Remembering Mauthausen: A Legacy of Survival and Resistance

Remembering Mauthausen: A Legacy of Survival and Resistance
May 5, 2025 — 80 years since the liberation of Mauthausen David Eugene Perry’s new underway novel “Thorns of the 15 Roses” encompasses its legacy
Eighty years ago this week, on May 5, 1945, American troops liberated the Nazi concentration camp of Mauthausen in Austria. Approximately 90,000 people died in this notorious gulag between 1938 and 1945.
Among its prisoners were more than 7,000 anti-Fascist Spanish Republicans who had fled Spain after Nationalist forces claimed victory in the Spanish Civil War, following Hitler ally Francisco Franco’s anti democratic coup. These Spaniards were later deported by Nazi authorities, often after being detained in France. Of those, about 5,000 Spanish prisoners died at Mauthausen, many from exhaustion, starvation, torture, execution, or forced labor under brutal conditions—particularly in the notorious Stairs of Death at the nearby granite quarry.

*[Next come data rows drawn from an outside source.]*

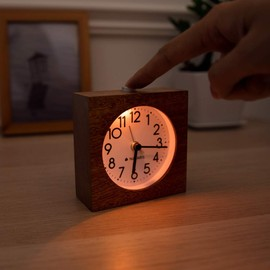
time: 6:16
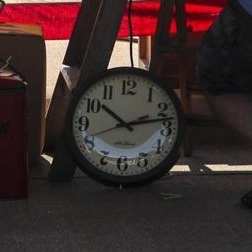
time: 10:12
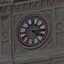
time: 4:14
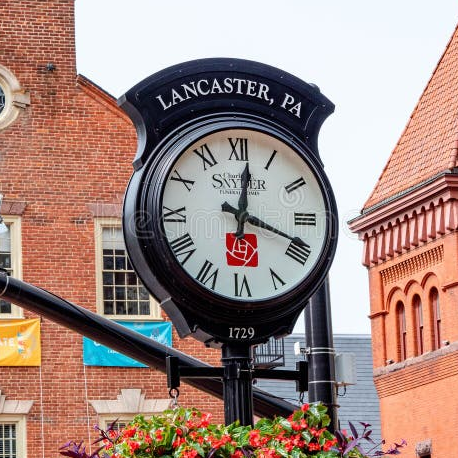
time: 12:18
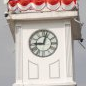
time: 9:02
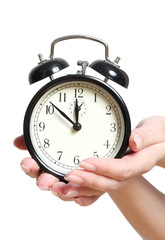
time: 11:51
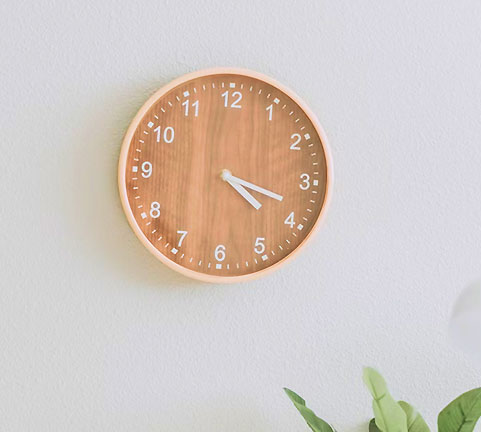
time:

In the forthcoming novel, Thorns of the 15 Roses, one of those Spanish survivors lives on—fictionally at least—as a centenarian Republican soldier whose quiet dignity and harrowing story anchor a thread of memory running through the novel. His resilience is not just a narrative device, but a tribute to the very real people who suffered unspeakably and yet endured, often forgotten by history and abandoned by the state they had fought to preserve.
Thorns of the 15 Roses is the long-awaited sequel to Perry’s award winning Upon This Rock, the mystery thriller praised for its blend of art, faith, and intrigue. Rock, the best-selling book from Publisher Linden Press / Quilldriver Books, is now in its second printing and in screenplay development.
Set a decade after Rock’s events in Orvieto, Italy, Thorns reunites the couple Adriano and Lee aboard a cruise ship journeying from their home in San Francisco to Adriano’s homeland of Spain. Along the way, their story collides with global conspiracies, echoes from Al-Andalus and the Reconquista, and the lingering wounds of the Spanish Civil War.
Inspired by the people and place of Grazalema, Spain, Thorns also revisits beloved characters like the mysterious Magda—and perhaps even a Pope or two—as Adriano and Lee confront a threat with implications not just for Spain, but for humanity itself.
But it is the centenarian survivor who, in many ways, represents the soul of the novel—a living bridge between the past and the present, a symbol of truth’s tenacity. As Spain and the world grapple anew with questions of memory, revisionism, and reconciliation, the story of Mauthausen’s survivors reminds us: history isn’t past. It lives, it breathes, and it teaches—if we are willing to listen.
Perry and his husband, Alfredo Casuso, will be in the Andalusian town of Grazalema, Spain this summer, finishing the novel.